18/10/2015
Donizetti Dimer Giamberardino Filho
Donizetti Dimer Giamberardino Filho*
Ser médico é viver a medicina além de uma profissão. Em outras palavras, a dimensão da técnica não existe se desacompanhada da busca do humano em todas as esferas da vida: plantando uma árvore e criando os filhos, buscando a alegria e a realização pessoal no casamento e na preservação das amizades. A prática da medicina é, sobretudo, atividade de humanização de si mesmo e dos outros e, por isso mesmo, só pode ser exercida em sociedade.
O juramento hipocrático repetido pelos jovens que concluem a graduação em Medicina em nosso país se insere em uma linha de pensamento de mais de 2.400 anos, a qual congloba a alteridade, o respeito, o sigilo e a privacidade, com dever de ofício da beneficência e da não-maleficência. O importante momento da formatura carrega, sempre, a questão da decisão de rumos: viver para a medicina ou usar a medicina para viver?
É sabido como a sociedade de consumo se faz cada vez mais egocêntrica e fundada no egoísmo ‑ uma sociedade “do autorretrato”. Praticar a medicina nestas circunstâncias exige um esforço extraordinário, pois a alteridade e o respeito ao próximo, em compasso harmônico para com as próprias necessidades pessoais e familiares, colocam-se como valores morais quase “desviantes” em relação a determinados projetos pessoais.

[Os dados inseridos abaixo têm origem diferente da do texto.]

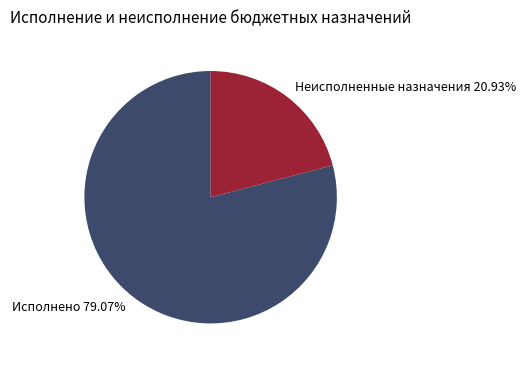

Count the number of slices in the pie.

2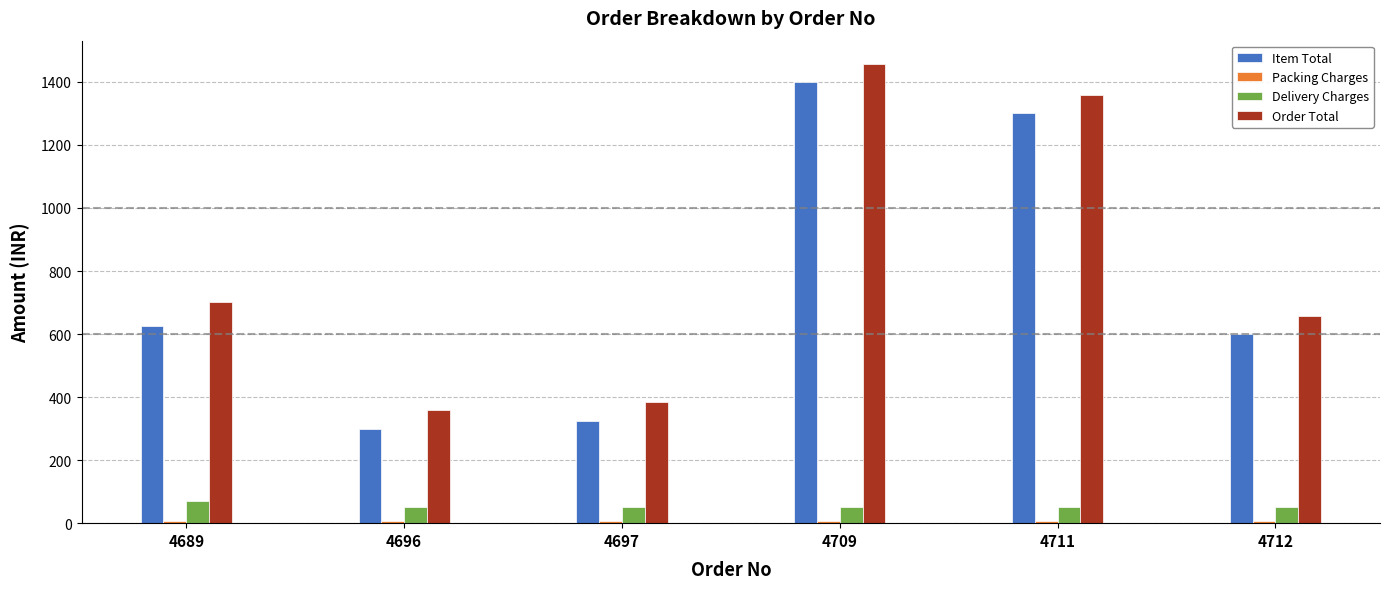

Count the number of data series in this chart.

4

De todo modo, a profissão médica tem e sempre terá suas fundações construídas na relação interpessoal e na confiança entre dois seres humanos ali reconhecidos como médico(a) e paciente, o que não muda mesmo diante da intensa fluidez das informações e da comunicação, também na área da saúde, que caracterizam a sociedade ocidental hodierna. A relação entre os médicos e seus pacientes exige comprometimento e vínculo social, e as informações desvinculadas da pessoalidade têm seus benefícios diminuídos de modo significativo. Em suma, o fantástico desenvolvimento do conhecimento e da tecnologia na medicina não afasta a necessidade das atitudes virtuosas, as quais seguem correspondendo aos três pilares formativo do conhecimento, da habilidade e da relação médico-paciente.

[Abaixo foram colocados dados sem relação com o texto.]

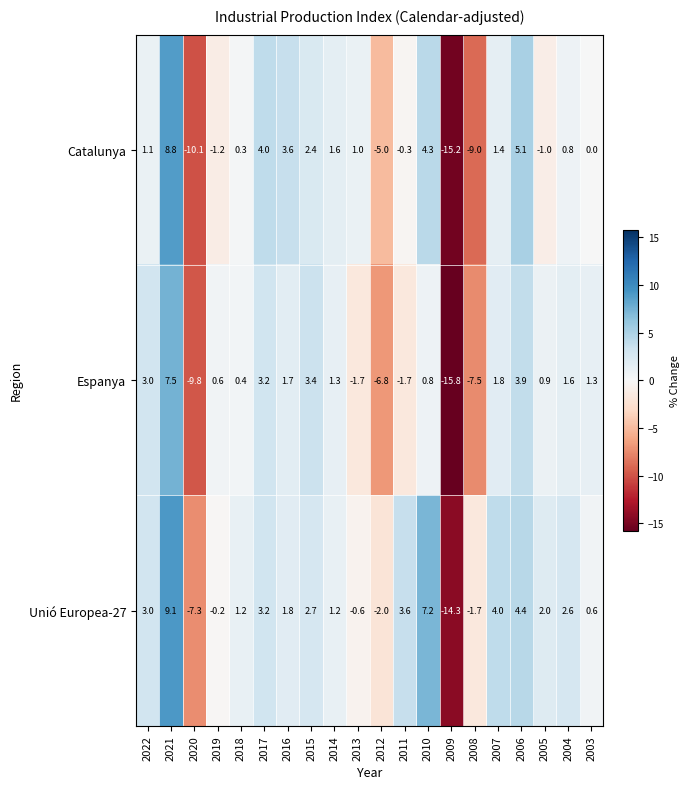

Which series has the largest total across all categories?

Unió Europea-27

Vale o registro da homenagem e da reverência necessária aos médicos formados há 40 anos ou mais: com um olhar de saudade e a sensação de dever cumprido e de preocupação com a velocidade das transformações sociais, são profissionais que fizeram uma sociedade melhor, defendendo o acesso à saúde com equidade para todas as pessoas, como preconiza a Constituição de 1988, promotora e garantidora de direitos sociais.
Somos quase 400.000 médicos no Brasil hoje, exercendo a medicina por meio de um sistema de gestão de saúde que podemos chamar de misto, pois dos 200 milhões de brasileiros cerca de 150 milhões são usuários do sistema público de saúde (SUS). Seus graves problemas de subfinanciamento e de gestão não podem ser atribuídos ao profissional médico, tão vítima de um sistema ineficaz como os demais profissionais de saúde e, principalmente, a população. Estamos certos de que os valores sociais que marcam a profissão médica superam projetos políticos tendenciosos que querem apenas números e não qualidade dos serviços prestados, o que acaba por restringir e violar direitos sociais constituídos da população mais necessitada.
Como qualquer profissional ou pessoa, temos nosso futuro aberto e em construção. Por este motivo, defendemos médicos formados adequadamente em escolas médicas capacitadas para tal atribuição. No mesmo sentido, defendemos a medicina praticada com qualidade e que a quantidade seja consequência da primeira. É inadmissível que o direito à saúde das pessoas seja considerado satisfeito em condições inadequadas e com carência de recursos diagnósticos e terapêuticos, como se estivéssemos em uma guerra. Os médicos anseiam por dignidade em seu ofício e por dignidade para o cidadão brasileiro, o que significa justiça social, saúde de qualidade e políticas públicas de efetivação dos direitos sociais das pessoas.
Por fim, que este 18 de outubro, dia de homenagem aos médicos, traga-nos à reflexão, sempre, a importância da qualidade na relação médico-paciente. Não há medicina sem as pessoas, relacionadas e ligadas pelo melhor remédio já criado: a confiança, com efeitos sobre o corpo e a alma.
Artigo escrito pelo médico Donizetti Dimer Giamberardino Filho, representante do Paraná no Conselho Federal de Medicina, conselheiro do CRM-PR e pediatra do Hospital Infantil Pequeno Príncipe.